For an excellent review of the active site structure of serine proteases, see Branden and Tooze, Introduction to Protein Structure, chapter 15.
The following schematic depicts the active site of papain. Note that a catalytic triad can be formed between Cys25 (the nucleophilic residue), His 159 and Asn 175. The difference between this triad and that found in serine proteases is that the serine is replaced by cysteine and the aspartate is replaced by asparagine. One could hypothesize that the lower pKa of cysteine means that a less basic histidine is required. Perhaps by substituting the uncharged but polar asparagine for aspartate, it is possible to stabilize the correct tautomer of histidine but at the same time lower its pKa.
The nature of the oxyanion hole that is found in papain is actually fairly similar to that found in subtilisin. The amide nitrogen of the nucleophilic residue (Cys 25 here, or Ser 221 in subtilisin) donates a hydrogen bond to the scissile carbonyl oxygen of the substrate. In addition, glutamine 19 donates a second hydrogen bond to the carbonyl oxygen, in a fashion that is analogous to the function of asparagine 155 in subtilisin.
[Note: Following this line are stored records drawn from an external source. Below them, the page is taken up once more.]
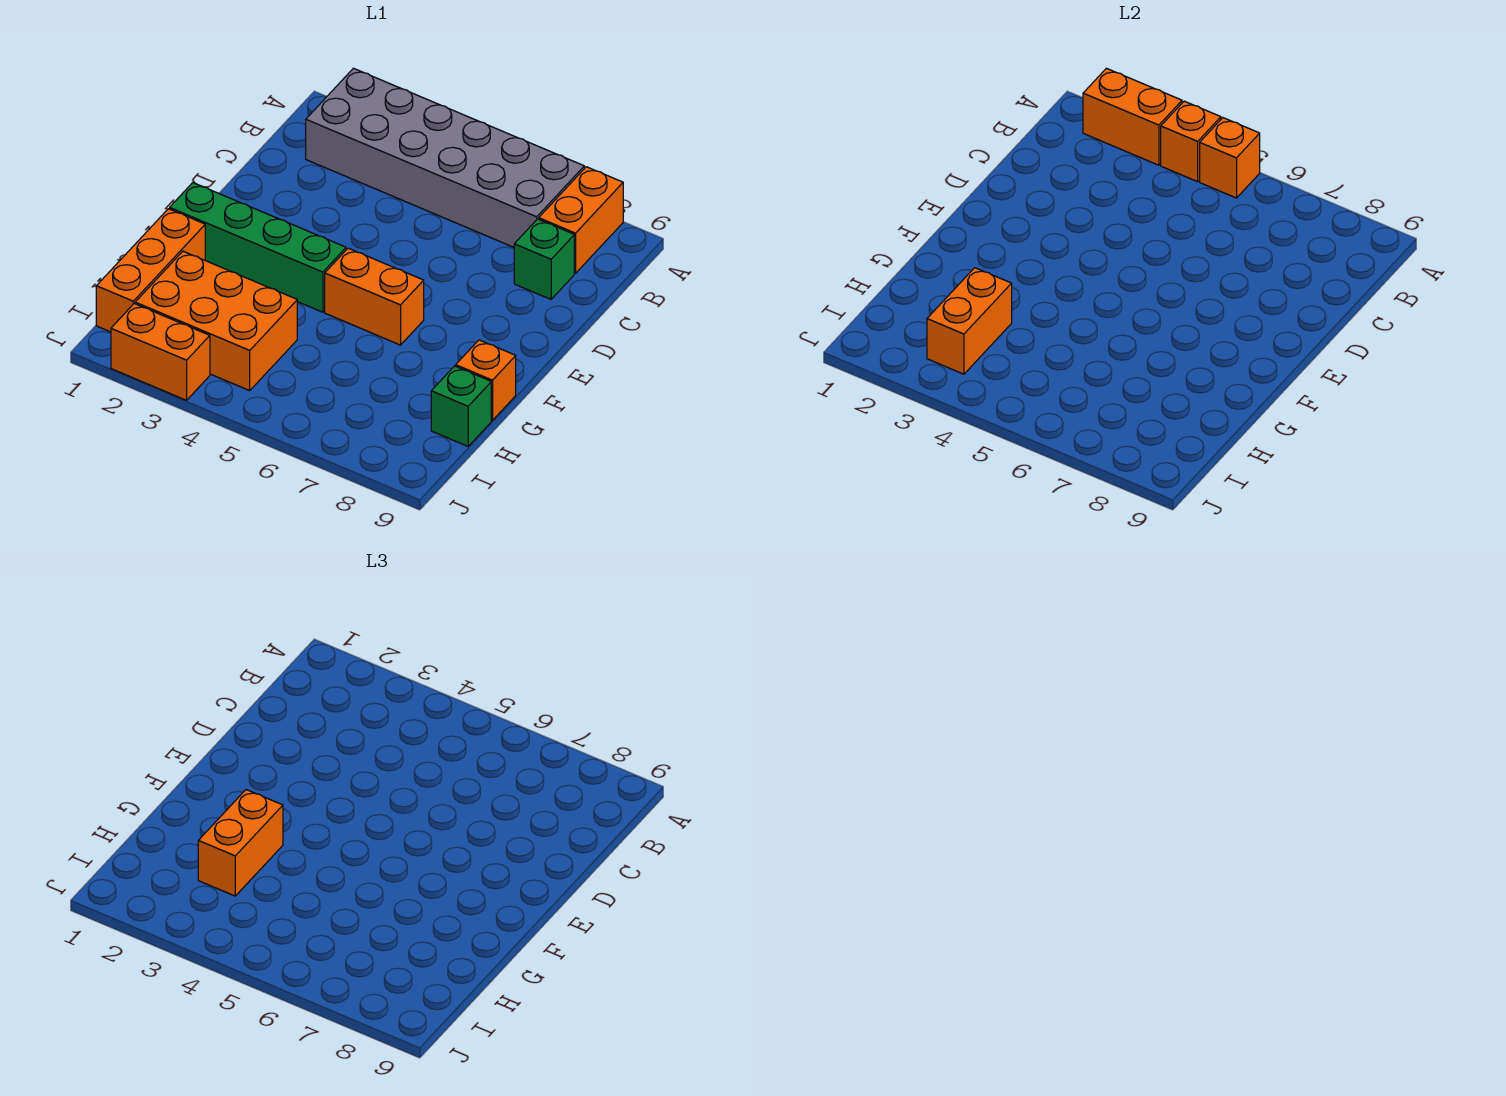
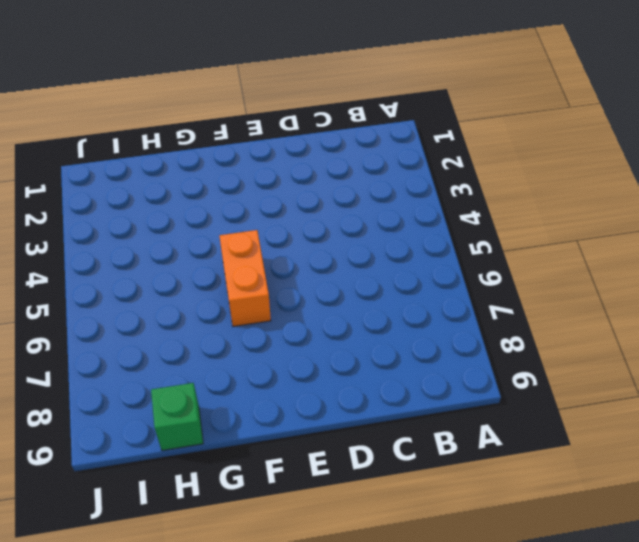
none -> grey 2x6 brick [306,68,584,247]
none -> orange 1x2 brick [539,167,623,273]
none -> green 1x1 brick [514,219,574,299]

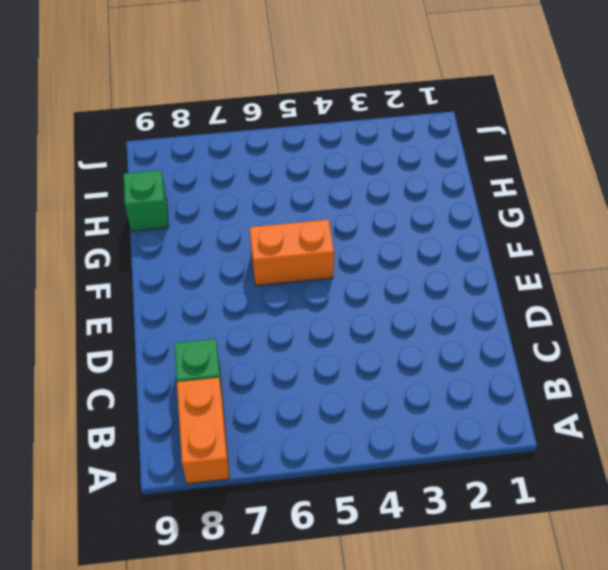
none -> grey 2x6 brick [306,68,584,247]
none -> green 1x4 brick [170,183,346,312]
none -> orange 1x3 brick [96,209,205,332]

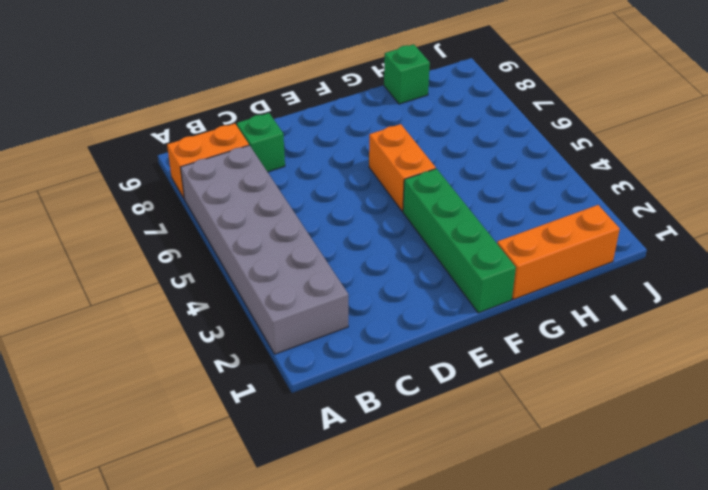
none -> orange 1x1 brick [456,340,516,420]
none -> orange 2x3 brick [135,251,297,391]
none -> orange 1x2 brick [111,304,210,400]

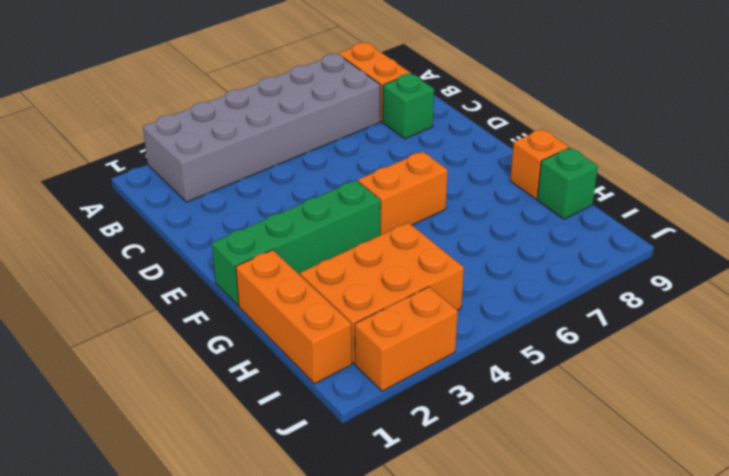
none -> orange 1x2 brick [1083,68,1182,165]
none -> orange 1x1 brick [1161,101,1221,182]
none -> orange 1x1 brick [1200,118,1260,198]

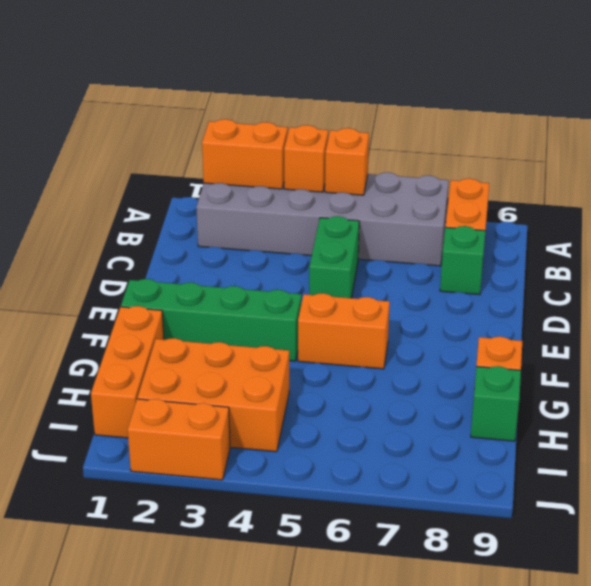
green 1x2 brick [309,216,359,298] -> none
none -> orange 1x2 brick [927,268,1012,374]
none -> orange 1x2 brick [198,790,283,896]

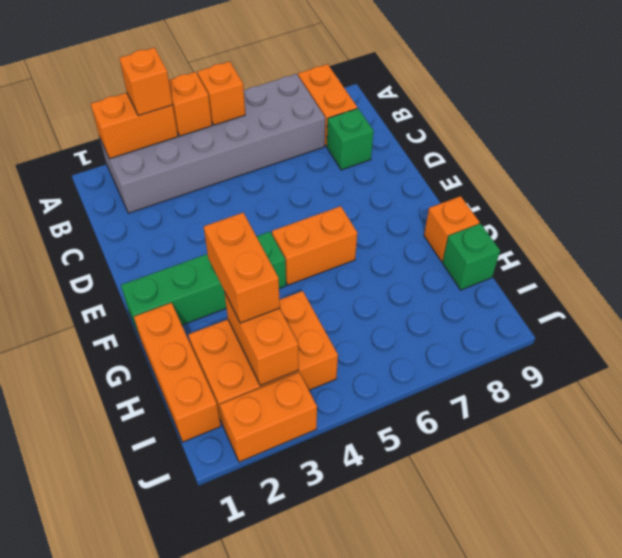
orange 1x1 brick [119,47,173,116] -> none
It is unlikely that trypsin, subtilisin or papain arrived at these similar active site geometries through divergent evolution from a common ancestor. Consider the positions of the catalytic triad residues in the primary sequence:
Trypsin: His 57 - Asp 102 - Ser 195
Subtilisin: Asp32 - His 64 - Ser 221
Papain: Cys 25 - His 159 - Asn 175
The recruitment of the three residues from different spots in the primary sequence of the three proteins makes common ancestry to a prototypical serine/cysteine protease unlikely.